The primary tool for finding clots inside the heart is echocardiography, an ultrasound of the heart. A standard transthoracic echocardiogram (the probe pressed against the chest wall) detects left ventricular clots with about 94% sensitivity and 96% specificity, making it highly reliable for clots in the main pumping chamber. For clots in the left atrium, particularly in the left atrial appendage where AFib-related clots form, a transesophageal echocardiogram (where a small probe is guided down the throat to get closer to the heart) provides a much clearer view. Cardiac MRI is sometimes used as a follow-up when echocardiogram results are unclear, especially for small or layered clots that blend into the heart wall.

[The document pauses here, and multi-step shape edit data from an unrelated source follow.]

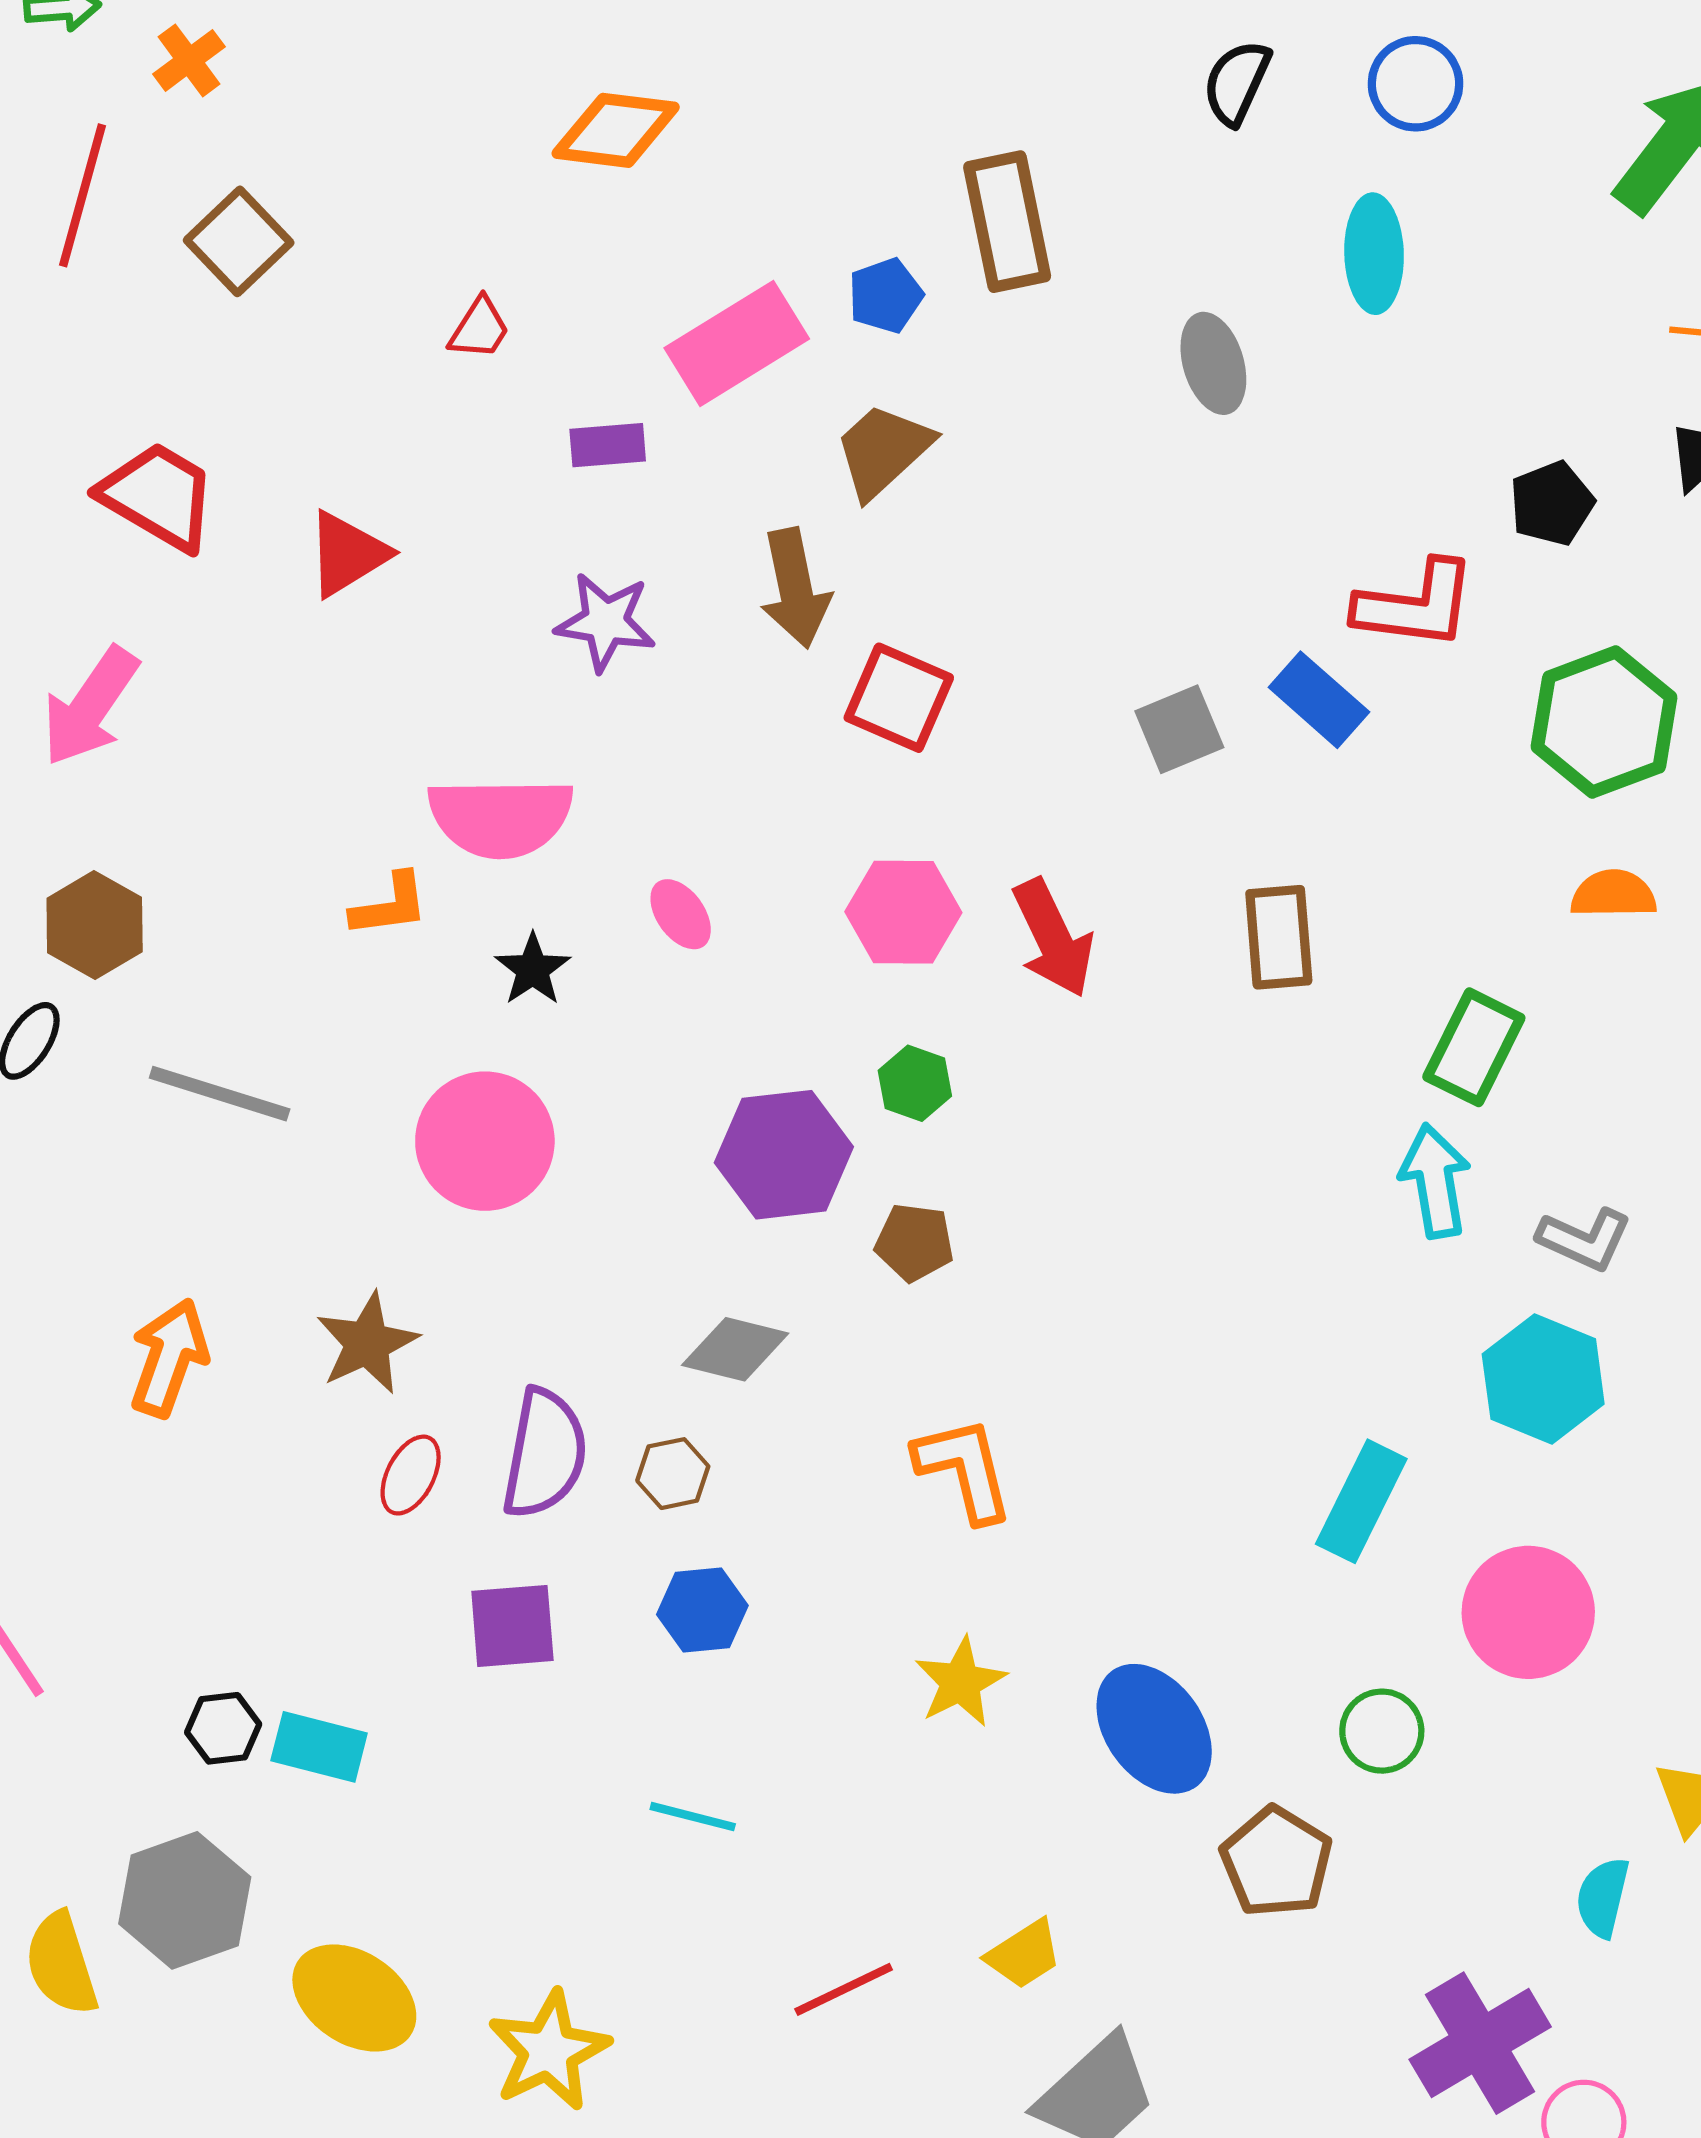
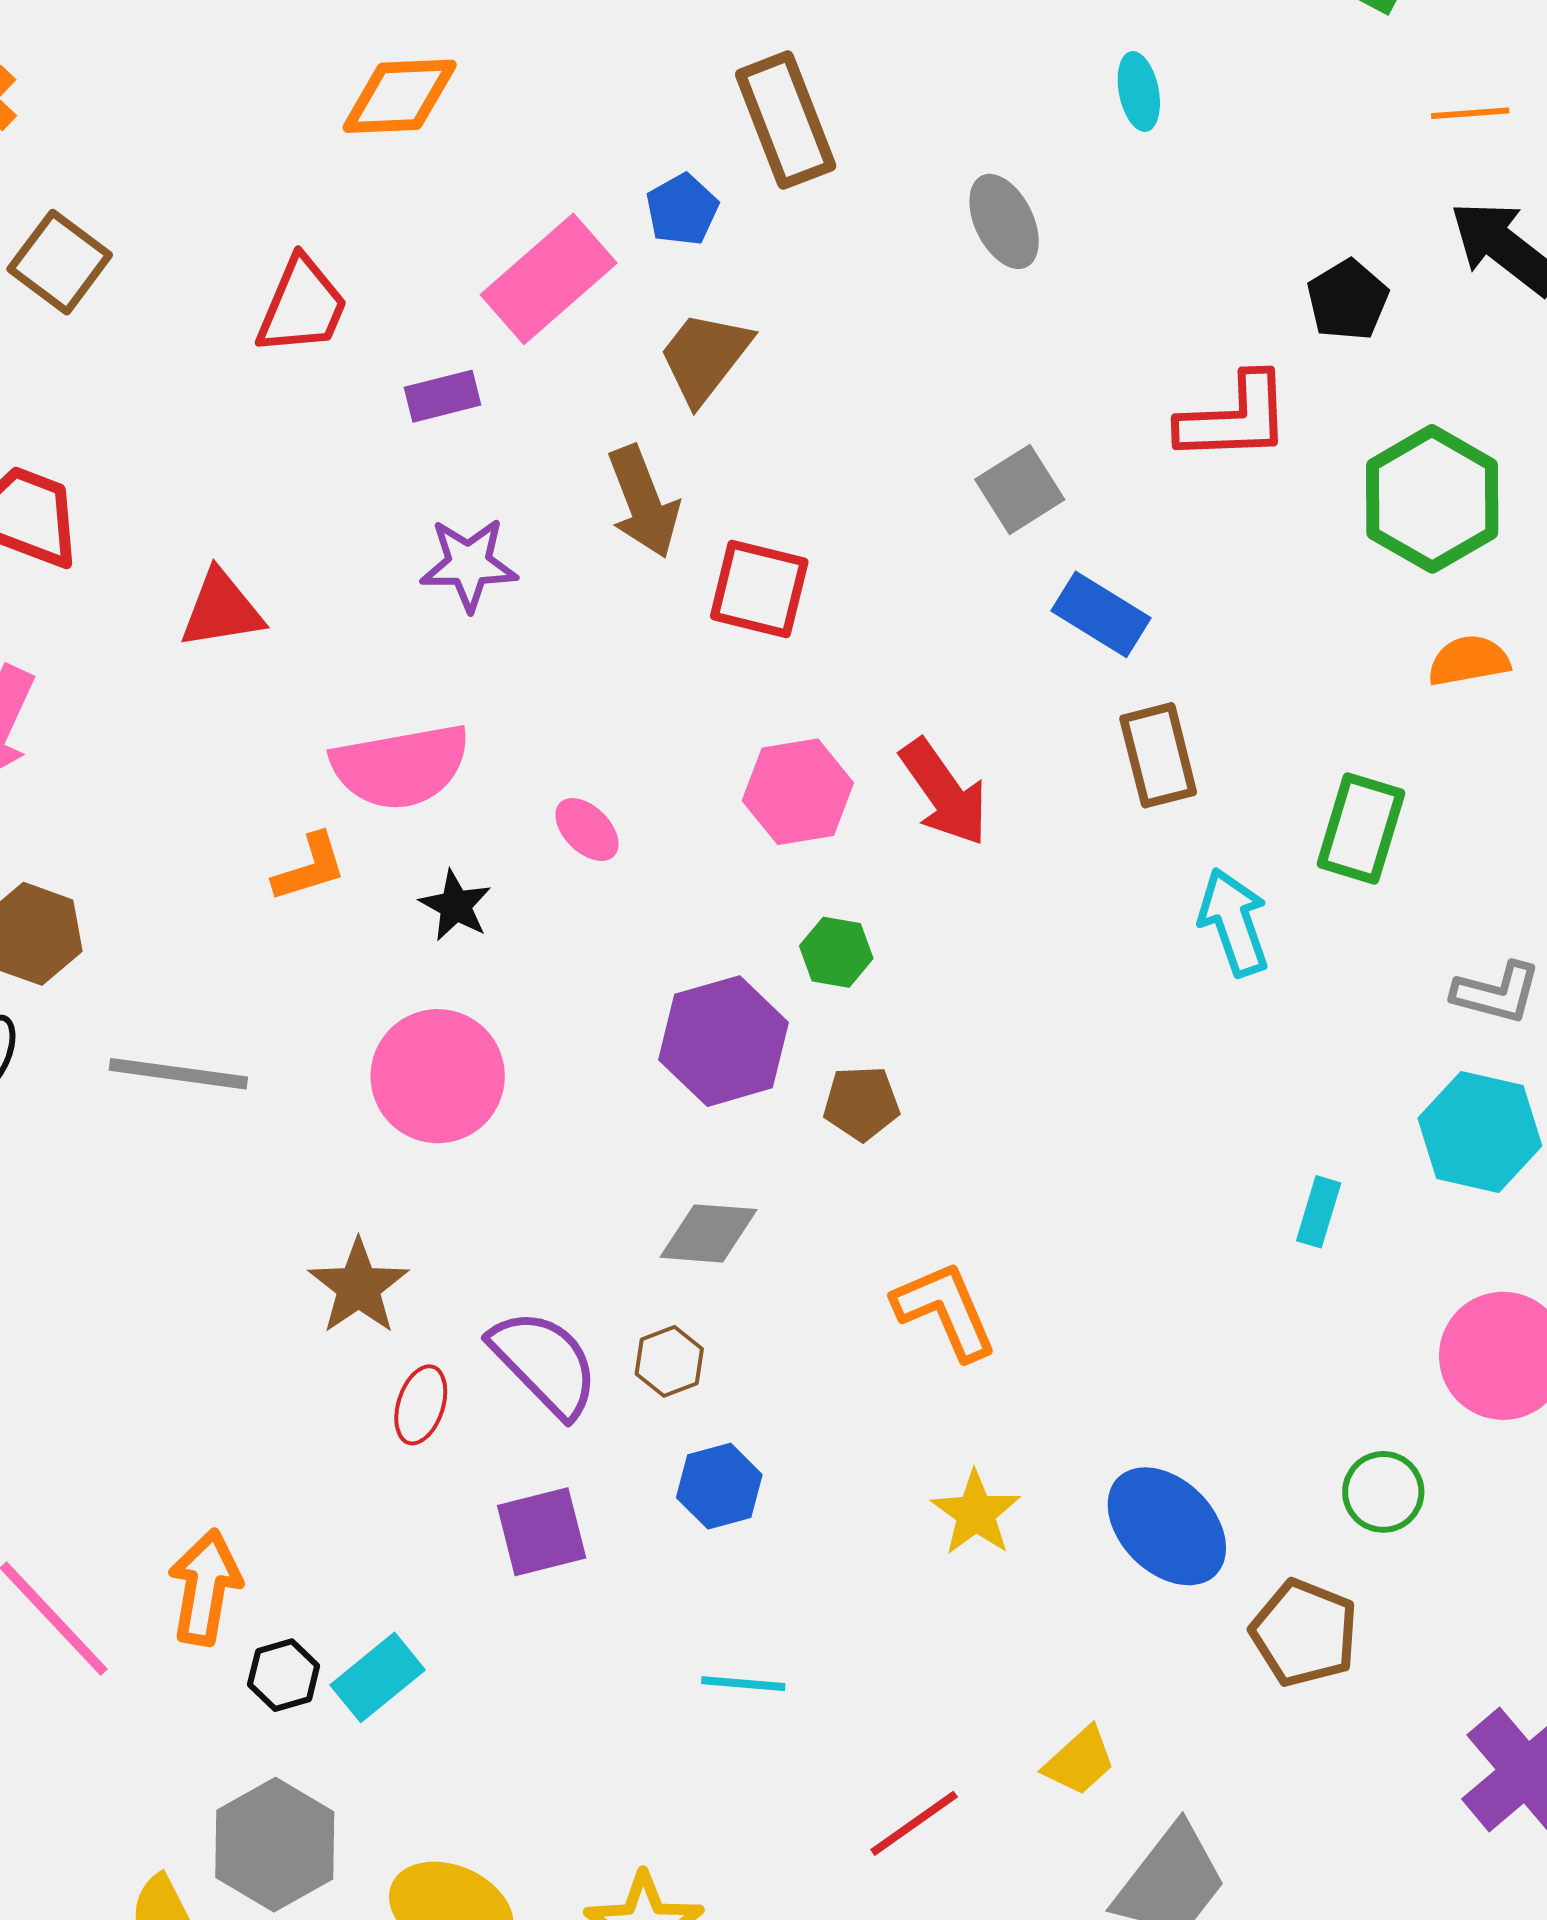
cyan ellipse: (1374, 254) -> (1139, 92), size x0.7
red trapezoid: (479, 328) -> (302, 306), size x1.6
red triangle: (347, 554) -> (222, 610), moved, turned 32
blue rectangle: (1319, 700) -> (1101, 614), moved
gray square: (1179, 729) -> (1020, 490), moved
cyan arrow: (1435, 1181) -> (1234, 922), moved
orange arrow: (169, 1358) -> (205, 1587), moved
purple semicircle: (545, 1454) -> (544, 1363), turned -45
cyan rectangle: (1361, 1501) -> (1319, 1212), moved, size x0.6
cyan rectangle: (319, 1747) -> (378, 1677), turned -44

Who Faces the Highest Risk

The people most likely to develop a blood clot in the heart share one or more of these profiles: they have atrial fibrillation (especially if untreated or undertreated with blood thinners), they recently had a large heart attack affecting the front wall of the heart, they have heart failure with an ejection fraction below 35%, or they have a mechanical heart valve. Overlapping risk factors compound the danger. Someone with a mechanical aortic valve who also has AFib, for example, falls into a higher risk category than someone with the same valve and a normal heart rhythm.

Underlying conditions like uncontrolled high blood pressure, diabetes, obesity, and chronic inflammation also contribute by making the blood more prone to clotting and by accelerating the structural heart changes that slow blood flow. Active infections, including common ones like skin infections, can temporarily spike clotting activity enough to trigger clot formation in someone who was previously at the margin of risk.